WASHINGTON – Members of the Kennedy family, one of the most iconic names in Democratic politics, formally endorsed President Joe Biden’s reelection bid Thursday in a rejection of their relative Robert F. Kennedy Jr., who is running for president as an independent.
The endorsement, which the Kennedy family made official at an afternoon Biden campaign rally in Philadelphia, is not a surprise. Several Kennedys had already made their support for Biden known, including by appearing with the president during a St. Patrick’s Day celebration at the White House last month.
Yet the showing of more than a dozen members from the families of President John F. Kennedy and Robert F. Kennedy gives an important boost for Biden as his allies work to keep Robert F. Kennedy Jr. from pulling voters away from Biden.
“Donald Trump is running to take us backwards, attacking the most basic rights and freedoms that are core to who we are as Americans,” Kerry Kennedy, daughter of Robert F. Kennedy and the younger sister of Robert F. Kennedy Jr., said at the rally. “A vote for Joe Biden is a vote to save our democracy and our decency. It is a vote for what my father called for, in his own presidential announcement in 1968 − ‘our right to the moral leadership of this planet.’ ”

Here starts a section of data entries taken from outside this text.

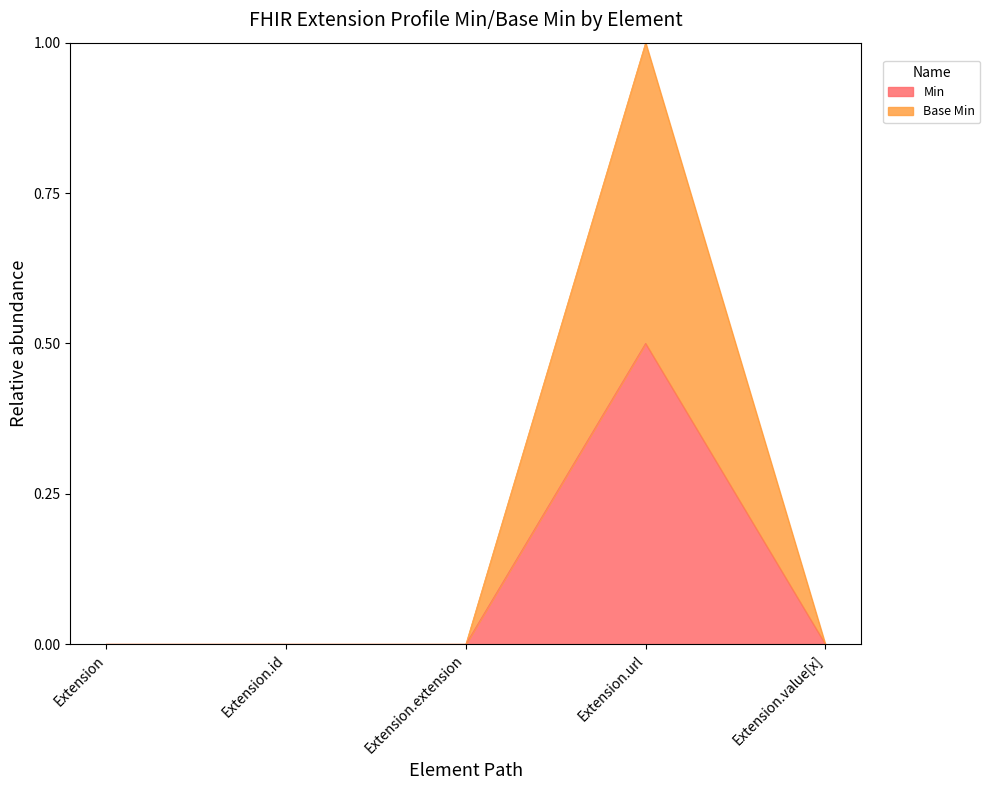

What is the difference between the maximum and minimum values in the Min series?

0.5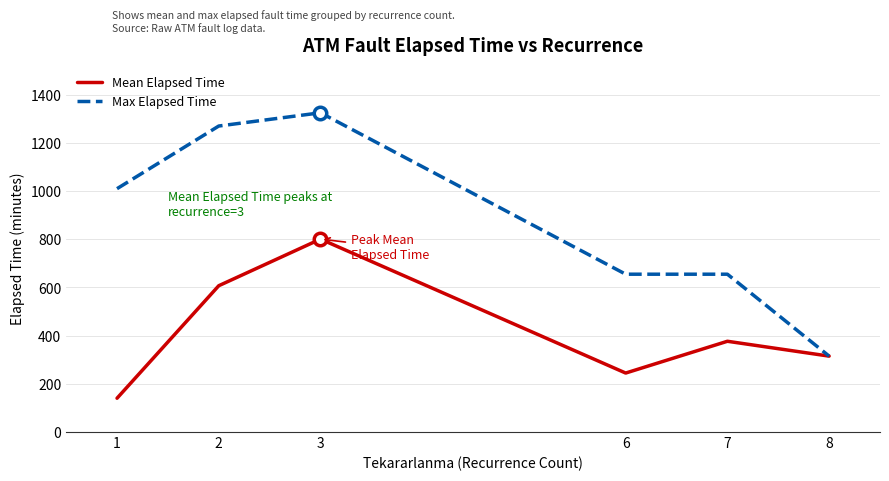

What is the lowest value of the Mean Elapsed Time series?

140.2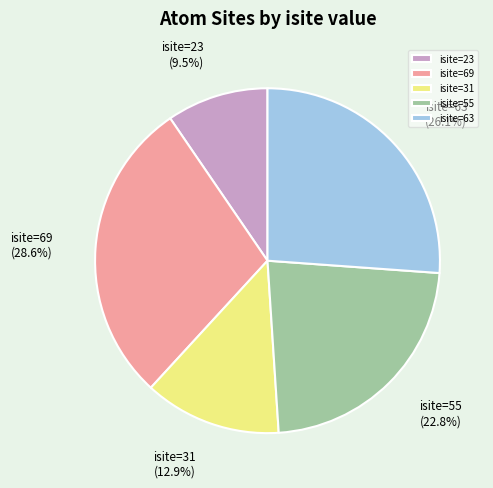

To the nearest percent, what is the average slice percentage?

20%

Biden considers Robert F. Kennedy, the late former attorney general and U.S. senator from New York, his political hero and displays his bust in the Oval Office.
Among the Kennedys in attendance were former U.S. Reps. Joe Kennedy II and Joe Kennedy III, who currently serves as Biden’s United States special envoy for Northern Ireland.

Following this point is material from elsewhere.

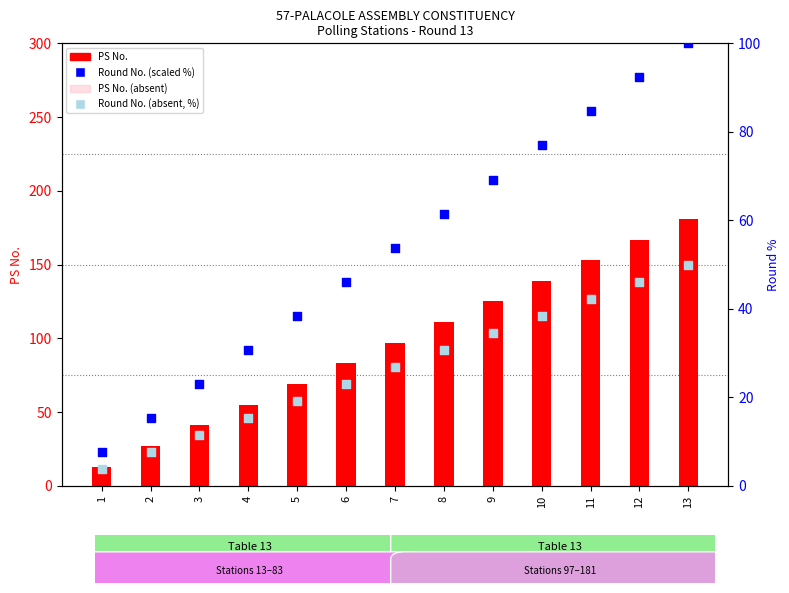

Which series has the largest total across all categories?

PS No.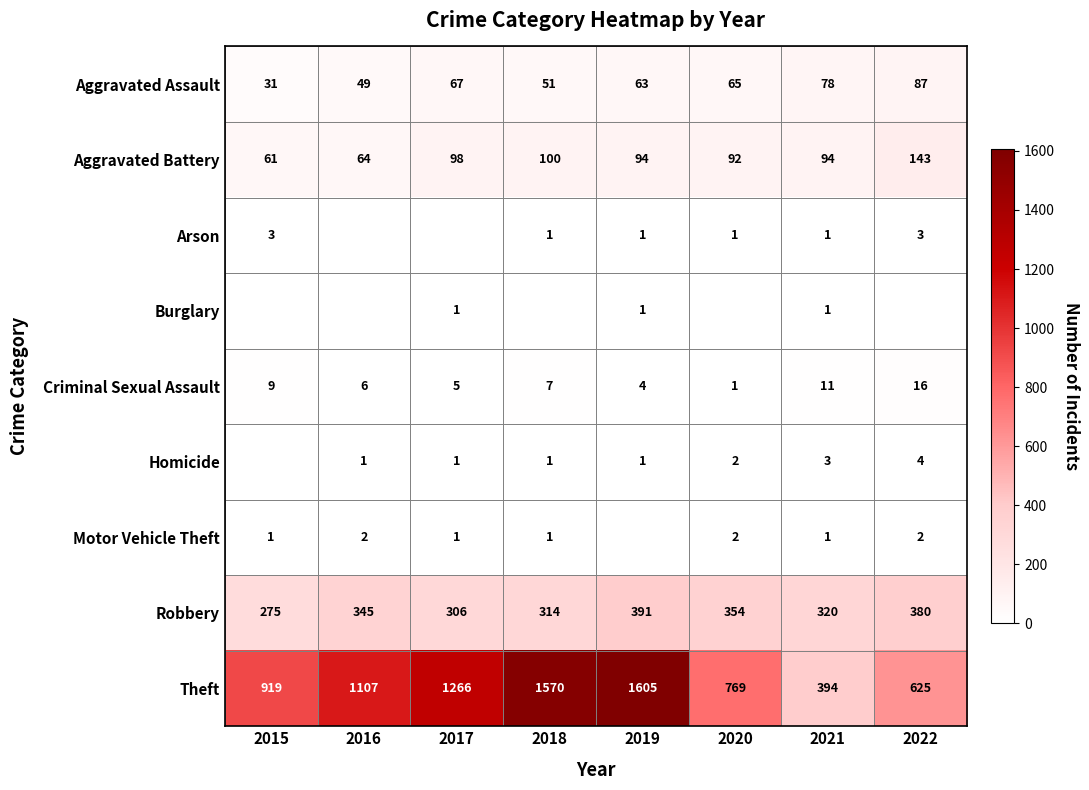

What is the difference between the highest and lowest values at 2016?

1107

Others included Beth Kennedy, Christopher Kennedy, Maxwell Taylor Kennedy, Vicki Strauss Kennedy, Kathleen Kennedy Townsend, Kerry Kennedy Meltzer, Max Meltzer, Ted Kennedy Jr., Stephen Kennedy Smith, Peter
McKelvy and Rebeca McKelvy.
Even before Thursday’s endorsement, several Kennedy family members publicly opposed Robert F. Kennedy’s candidacy.

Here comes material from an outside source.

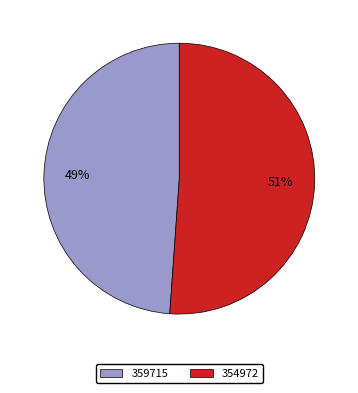

Approximately how many times larger is the value at 359715 compared to 354972?

1.0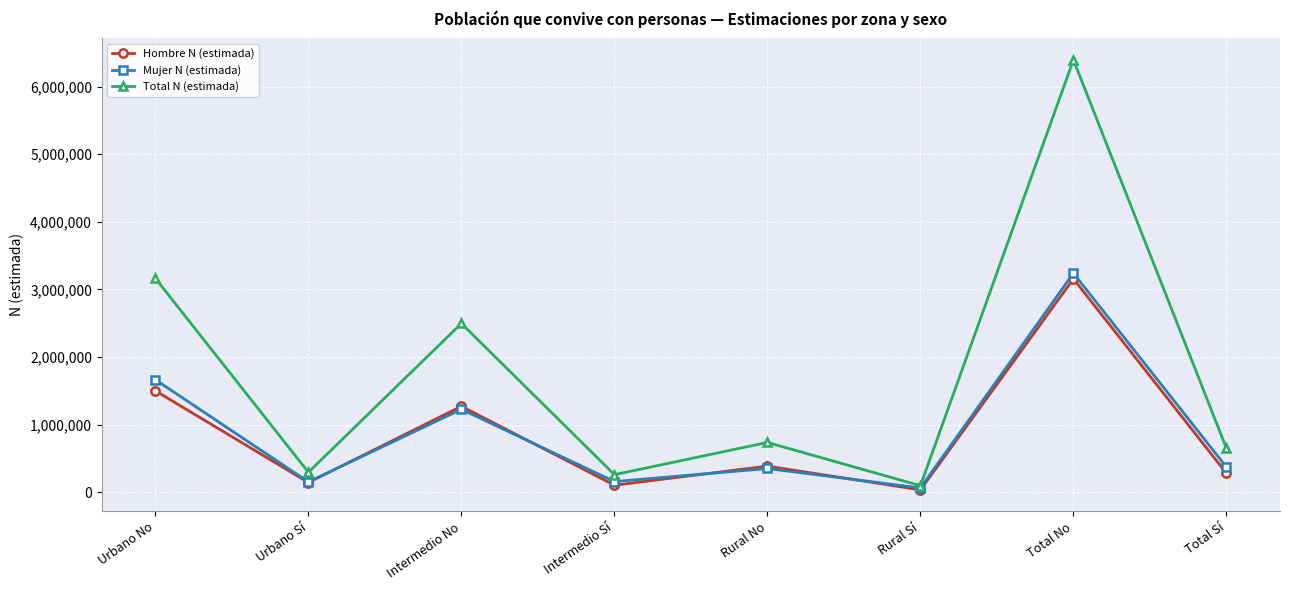

What is the sum of the Total N (estimada) values at Intermedio No and Total Sí?

3145181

“Bobby might share the same name as our father, but he does not share the same values, vision or judgment,” Kerry Kennedy and three other siblings − Joseph Kennedy II, Rory Kennedy and Kathleen Kennedy Townsend − wrote in a statement after their brother announced his independent bid last October. “We denounce his candidacy and believe it to be perilous for our country.”
In an interview on CNN this month, Robert F. Kennedy Jr. addressed the criticism of his family members. “I’ve got a big family. I don’t know anybody in America who’s got a family who agrees with them on everything,” he said.
Kennedy currently has the support of 11.7% of likely voters nationally, according to a RealClearPolitics average of polls, enough to swing outcomes in battleground states − and Democrats are taking the threat seriously.
The Democratic National Committee brought on a legal team to scrutinize Kennedy’s efforts to make it on the ballots in key swing states, and expanded campaign operations to paint Kennedy as a radical conspiracy theorist who is getting boosted financially by a Trump super PAC’s largest donor.